= Alexandrov space =

Geometry concept

In differential geometry, Alexandrov spaces with curvature ≥ k form a generalization of Riemannian manifolds with sectional curvature ≥ k, where k is some real number. By definition, these spaces are locally compact complete length spaces where the lower curvature bound is defined via comparison of geodesic triangles in the space to geodesic triangles in standard constant-curvature Riemannian surfaces.

One can show that the Hausdorff dimension of an Alexandrov space with curvature ≥ k is either a non-negative integer or infinite. One can define a notion of "angle" (see Comparison triangle#Alexandrov angles) and "tangent cone" in these spaces.

Alexandrov spaces with curvature ≥ k are important as they form the limits (in the Gromov–Hausdorff metric) of sequences of Riemannian manifolds with sectional curvature ≥ k, as described by Gromov's compactness theorem.

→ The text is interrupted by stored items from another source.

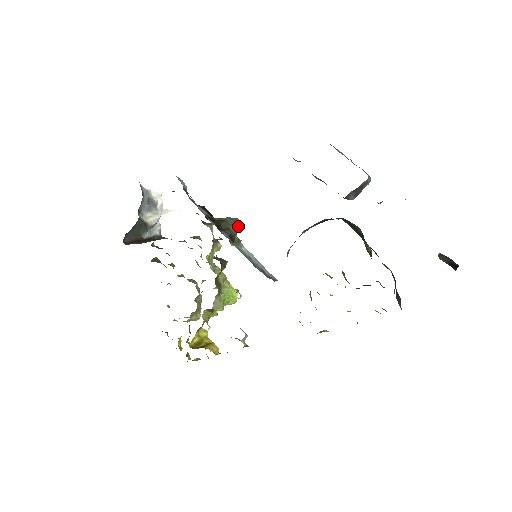
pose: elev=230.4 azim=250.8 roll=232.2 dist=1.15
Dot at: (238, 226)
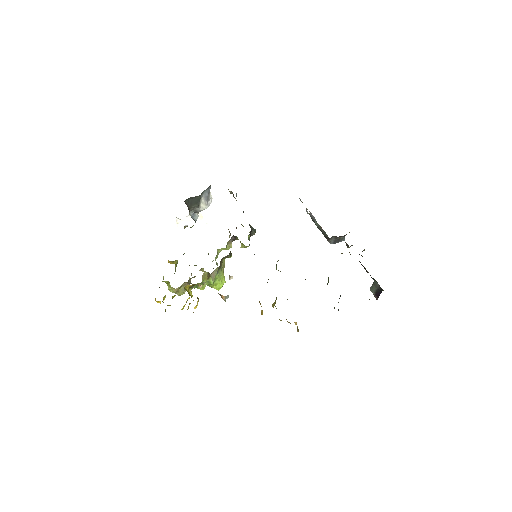
Dot at: occluded
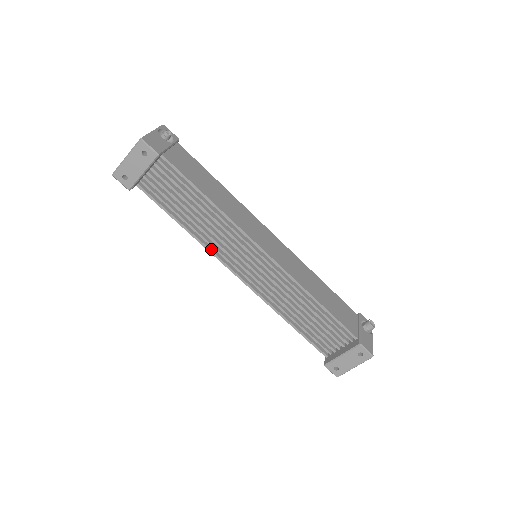
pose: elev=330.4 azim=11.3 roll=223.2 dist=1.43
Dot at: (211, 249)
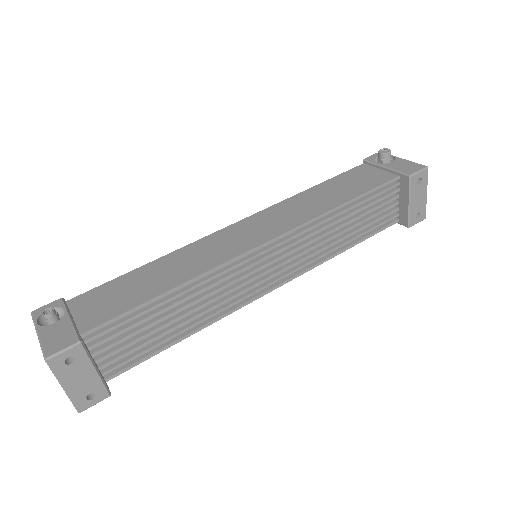
Dot at: (228, 311)
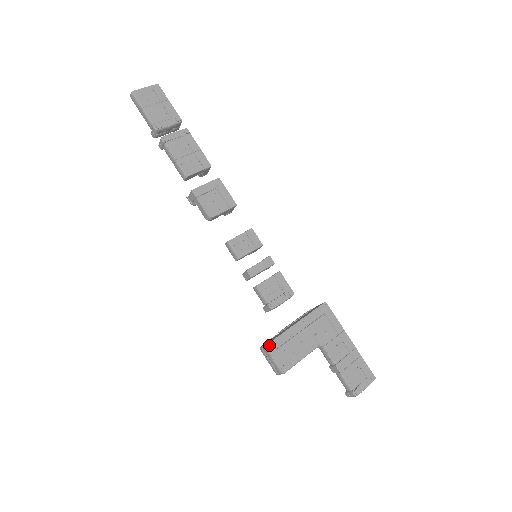
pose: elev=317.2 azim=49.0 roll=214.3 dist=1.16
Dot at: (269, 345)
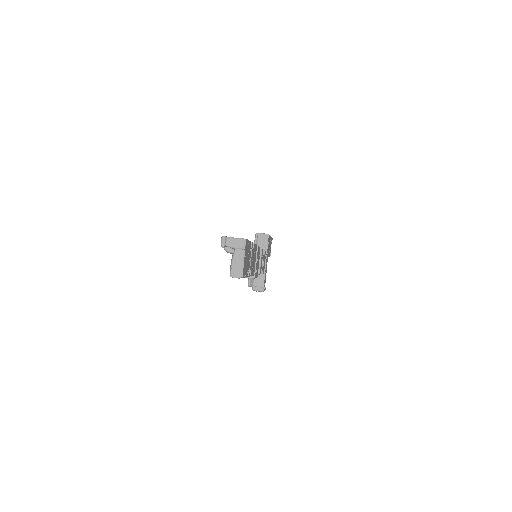
Dot at: (264, 290)
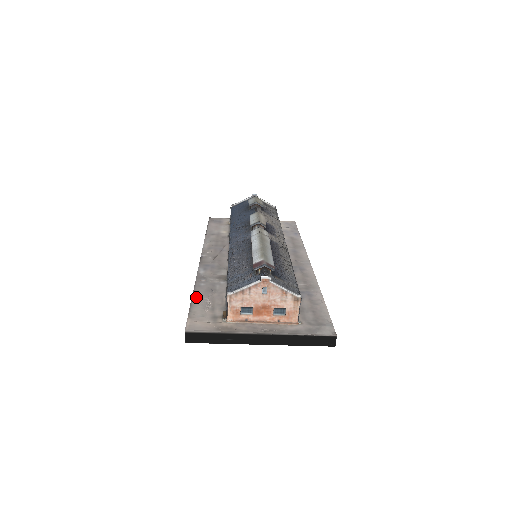
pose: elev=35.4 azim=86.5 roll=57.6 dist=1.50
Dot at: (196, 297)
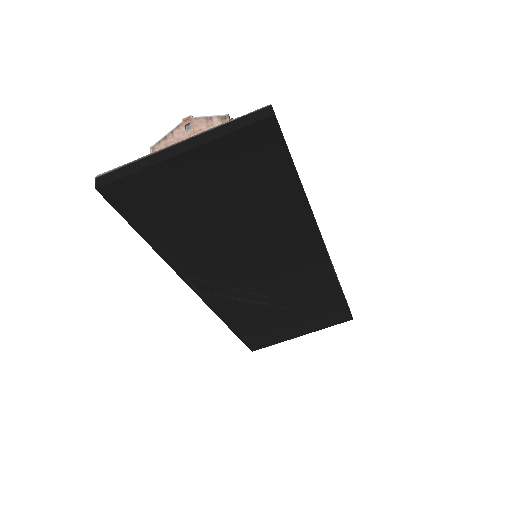
Dot at: occluded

Alexandrov spaces with curvature ≥ k were introduced by the Russian mathematician Aleksandr Danilovich Aleksandrov in 1948 and should not be confused with Alexandrov-discrete spaces named after the Russian topologist Pavel Alexandrov. They were studied in detail by Burago, Gromov and Perelman in 1992 and were later used in Perelman's proof of the Poincaré conjecture.